Instructions to follow :: What you return must match the records exactly.

Materials provided ::

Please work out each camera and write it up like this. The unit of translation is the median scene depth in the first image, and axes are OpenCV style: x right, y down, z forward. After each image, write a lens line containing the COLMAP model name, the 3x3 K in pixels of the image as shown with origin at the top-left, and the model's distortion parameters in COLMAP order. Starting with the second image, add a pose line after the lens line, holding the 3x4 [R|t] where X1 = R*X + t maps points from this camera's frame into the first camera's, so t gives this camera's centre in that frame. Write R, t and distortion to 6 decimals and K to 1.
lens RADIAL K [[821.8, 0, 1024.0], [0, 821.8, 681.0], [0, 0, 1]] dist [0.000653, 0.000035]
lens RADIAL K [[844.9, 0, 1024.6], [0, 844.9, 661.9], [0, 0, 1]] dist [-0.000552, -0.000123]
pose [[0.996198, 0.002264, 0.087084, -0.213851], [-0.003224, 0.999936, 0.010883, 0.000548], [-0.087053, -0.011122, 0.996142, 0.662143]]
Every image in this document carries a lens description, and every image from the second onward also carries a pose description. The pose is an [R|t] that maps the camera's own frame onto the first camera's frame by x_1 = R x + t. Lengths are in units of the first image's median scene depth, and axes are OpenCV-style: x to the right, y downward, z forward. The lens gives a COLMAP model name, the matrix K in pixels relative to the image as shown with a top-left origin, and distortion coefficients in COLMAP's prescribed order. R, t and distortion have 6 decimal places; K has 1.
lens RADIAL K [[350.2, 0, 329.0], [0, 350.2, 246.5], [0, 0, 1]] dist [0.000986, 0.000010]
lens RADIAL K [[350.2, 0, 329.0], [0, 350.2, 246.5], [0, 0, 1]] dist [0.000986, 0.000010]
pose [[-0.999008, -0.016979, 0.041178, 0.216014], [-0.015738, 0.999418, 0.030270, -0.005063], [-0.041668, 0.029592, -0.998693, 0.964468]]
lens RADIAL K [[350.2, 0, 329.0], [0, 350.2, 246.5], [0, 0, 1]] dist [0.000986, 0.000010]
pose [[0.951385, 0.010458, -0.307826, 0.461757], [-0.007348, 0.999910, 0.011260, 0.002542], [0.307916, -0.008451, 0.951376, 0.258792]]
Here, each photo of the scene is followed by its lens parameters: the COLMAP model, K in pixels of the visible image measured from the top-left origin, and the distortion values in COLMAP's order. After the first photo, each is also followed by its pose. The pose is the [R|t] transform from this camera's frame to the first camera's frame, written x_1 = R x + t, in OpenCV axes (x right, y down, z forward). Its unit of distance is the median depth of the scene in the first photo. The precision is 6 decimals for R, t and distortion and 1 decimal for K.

Your solution ::
Please work out each camera and write it up like this. The unit of translation is the median scene depth in the first image, and axes are OpenCV style: x right, y down, z forward. After each image, write a lens line containing the COLMAP model name, the 3x3 K in pixels of the image as shown with origin at the top-left, and the model's distortion parameters in COLMAP order. Starting with the second image, add a pose line after the lens line, holding the 3x4 [R|t] where X1 = R*X + t maps points from this camera's frame into the first camera's, so t gives this camera's centre in that frame. Write R, t and distortion to 6 decimals and K to 1.
lens RADIAL K [[821.8, 0, 1024.0], [0, 821.8, 681.0], [0, 0, 1]] dist [0.000653, 0.000035]
lens RADIAL K [[844.9, 0, 1024.6], [0, 844.9, 661.9], [0, 0, 1]] dist [-0.000552, -0.000123]
pose [[0.996198, 0.002264, 0.087084, -0.213851], [-0.003224, 0.999936, 0.010883, 0.000548], [-0.087053, -0.011122, 0.996142, 0.662143]]
Every image in this document carries a lens description, and every image from the second onward also carries a pose description. The pose is an [R|t] that maps the camera's own frame onto the first camera's frame by x_1 = R x + t. Lengths are in units of the first image's median scene depth, and axes are OpenCV-style: x to the right, y downward, z forward. The lens gives a COLMAP model name, the matrix K in pixels relative to the image as shown with a top-left origin, and distortion coefficients in COLMAP's prescribed order. R, t and distortion have 6 decimal places; K has 1.
lens RADIAL K [[350.2, 0, 329.0], [0, 350.2, 246.5], [0, 0, 1]] dist [0.000986, 0.000010]
lens RADIAL K [[350.2, 0, 329.0], [0, 350.2, 246.5], [0, 0, 1]] dist [0.000986, 0.000010]
pose [[-0.999008, -0.016979, 0.041178, 0.216014], [-0.015738, 0.999418, 0.030270, -0.005063], [-0.041668, 0.029592, -0.998693, 0.964468]]
lens RADIAL K [[350.2, 0, 329.0], [0, 350.2, 246.5], [0, 0, 1]] dist [0.000986, 0.000010]
pose [[0.951385, 0.010458, -0.307826, 0.461757], [-0.007348, 0.999910, 0.011260, 0.002542], [0.307916, -0.008451, 0.951376, 0.258792]]
Here, each photo of the scene is followed by its lens parameters: the COLMAP model, K in pixels of the visible image measured from the top-left origin, and the distortion values in COLMAP's order. After the first photo, each is also followed by its pose. The pose is the [R|t] transform from this camera's frame to the first camera's frame, written x_1 = R x + t, in OpenCV axes (x right, y down, z forward). Its unit of distance is the median depth of the scene in the first photo. The precision is 6 decimals for R, t and distortion and 1 decimal for K.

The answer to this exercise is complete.